Fran and Fred Frugal, both age 30, are a married working couple with $100,000 in combined annual earned income. They want to understand how valuable different personal finance strategies could be to their lifetime finances and their retirement security.
This "what-if" projection changes their baseline case. In particular, they have decided to analyze the lifetime benefits of reducing their investment costs.
Fran and Fred decided to commit to a significant reduction in their lifetime investment costs. They intend to pay investment costs that would be typical of a passive, broad market, index investment strategy that is also managed to have very low costs.
What Fran and Fred do not waste on unproductive investment costs flows back to them in terms of higher returns on their investment assets. Higher net returns reduce their savings requirements dramatically. In effect, it is much easier for Fran and Fred to find their own low cost investments while adopting a passive, broad market index investment strategy.
When Fran and Fred adopt what they consider to be lower, more reasonable investment costs, their projected lifetime finances improve dramatically. Therefore, in this scenario Fran and Fred want to understand better their early retirement options.
However, Fran and Fred think that $53,050 per year is enough to live on in "real dollar" or constant purchasing power dollars throughout their lives. Therefore, instead of spending more and both working until age 65, they want to test how much earlier they could retire while having a level $53,050 annual real dollar expenditure rate across their lives.
How much longer could Fran and Fred's retirement assets last, if they used traditional tax-advantaged retirement accounts? To find out the answer to this question, Fran and Fred modeled their lifetime cash, bond, and stock fund assets in both taxable accounts and in tax-deferred IRA accounts.
In this article, Fran and Fred evaluate making 100% of their maximum available traditional IRA contributions, during their working years. Instead of their assets running out at age 95 in the "no IRA" scenario above, their assets are projected to last until they are both at least age 100. Furthermore, at age 100 they are projected still to have about $98,000 in remaining assets -- mostly in tax-advantaged accounts, which would cover their living expenses for almost another two years, until age 102 for both.
What if Fran and Fred make 100% of their annual IRA contributions into Roth IRA accounts rather than into traditional IRA accounts? To find out the answer to this question, Fran and Fred modeled their lifetime cash, bond, and stock fund assets in both taxable and tax-deferred IRA accounts.
Contributions to traditional style accounts allow for a reduction in current income to the extent permitted by the tax laws. Assets grow tax free until they are taxed in retirement either: due to withdrawals to cover necessary living or tax expenses or due to mandatory withdrawals that would force income tax recognition in retirement. In contrast, Roth IRA contributions do not reduce current taxable income, but the appreciation on Roth IRA assets are not taxed when withdrawn in retirement.

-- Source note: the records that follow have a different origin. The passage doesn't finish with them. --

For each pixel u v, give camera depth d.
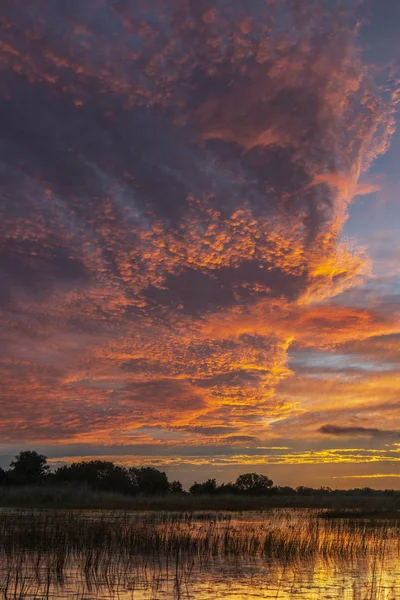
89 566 14.35
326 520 33.03
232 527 26.31
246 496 55.59
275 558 17.31
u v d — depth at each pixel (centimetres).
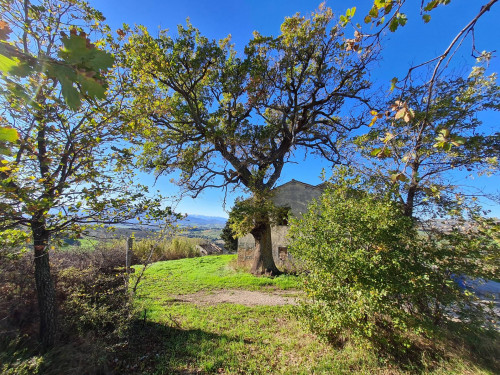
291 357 461
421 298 464
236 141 1179
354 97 1234
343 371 412
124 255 754
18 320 432
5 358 333
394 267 445
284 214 1307
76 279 525
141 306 546
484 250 461
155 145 1144
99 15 388
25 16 325
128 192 384
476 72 556
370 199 507
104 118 373
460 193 534
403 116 200
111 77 358
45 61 79
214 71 1224
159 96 884
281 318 664
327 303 471
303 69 1265
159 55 977
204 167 1295
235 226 1236
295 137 1381
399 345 443
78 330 442
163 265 1638
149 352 467
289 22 1151
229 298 895
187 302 823
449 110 548
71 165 366
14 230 332
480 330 441
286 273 1347
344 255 455
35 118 329
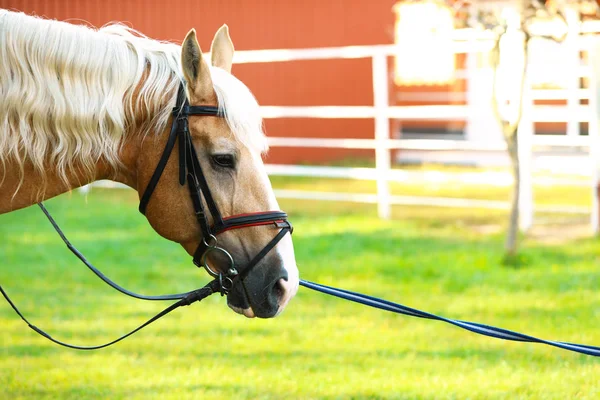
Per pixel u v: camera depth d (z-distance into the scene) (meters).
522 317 9.91
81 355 8.90
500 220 15.73
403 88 23.86
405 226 15.30
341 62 23.09
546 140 14.80
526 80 14.09
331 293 5.73
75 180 5.01
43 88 4.82
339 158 23.28
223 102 4.91
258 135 4.98
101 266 12.97
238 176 4.93
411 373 8.22
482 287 11.27
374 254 13.17
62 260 13.31
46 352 9.00
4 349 9.09
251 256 4.96
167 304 11.03
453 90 23.16
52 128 4.87
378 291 11.20
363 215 16.48
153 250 14.01
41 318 10.36
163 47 5.15
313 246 13.70
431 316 5.73
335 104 23.11
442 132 23.72
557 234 14.25
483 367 8.38
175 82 5.00
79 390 7.81
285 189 19.31
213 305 10.99
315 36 22.78
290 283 4.99
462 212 16.62
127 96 4.95
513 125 12.22
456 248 13.43
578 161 18.97
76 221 16.52
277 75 22.44
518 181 12.30
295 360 8.68
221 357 8.80
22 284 11.97
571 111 20.36
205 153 4.91
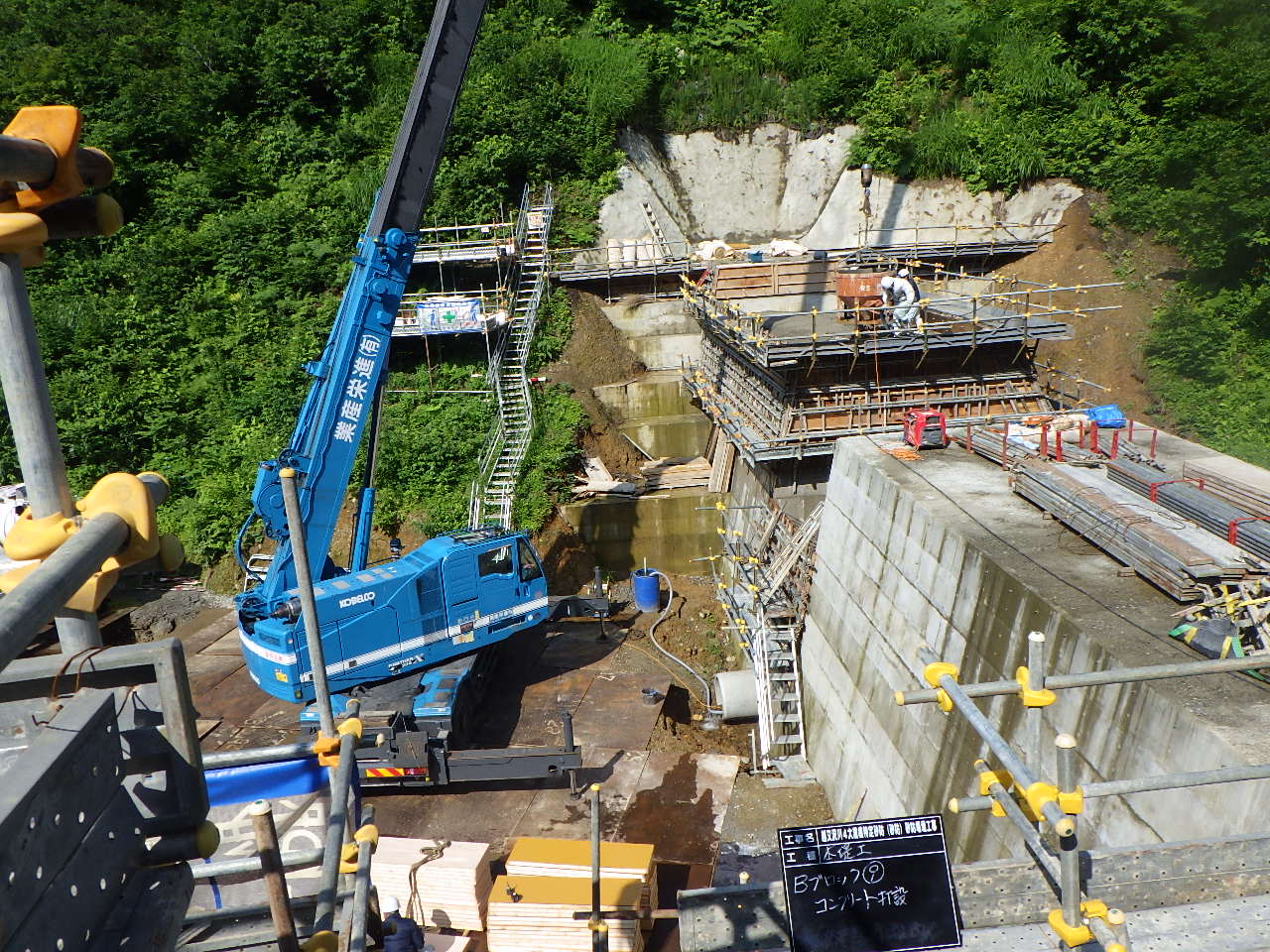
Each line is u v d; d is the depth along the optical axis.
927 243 37.53
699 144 39.22
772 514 25.22
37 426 3.22
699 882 16.25
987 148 37.25
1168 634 12.48
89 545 2.94
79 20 38.09
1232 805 9.70
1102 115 36.47
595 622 26.64
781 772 20.52
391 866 14.74
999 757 5.38
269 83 37.56
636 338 36.19
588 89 38.03
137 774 3.52
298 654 17.86
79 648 3.40
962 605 15.84
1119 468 16.95
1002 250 36.34
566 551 29.33
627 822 17.83
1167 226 33.47
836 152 39.09
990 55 38.66
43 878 2.79
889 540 19.03
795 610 23.28
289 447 18.62
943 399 24.44
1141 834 11.13
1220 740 10.03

In effect, Fran and Fred are testing whether paying taxes now or later would have a higher or lower lifetime value. For the majority of people, making traditional IRA contributions tends to be more advantageous than making Roth IRA contributions. Fran and Fred are typical of the majority of people. For them, making Roth IRA contributions are less advantageous than making traditional IRA contributions across their working years.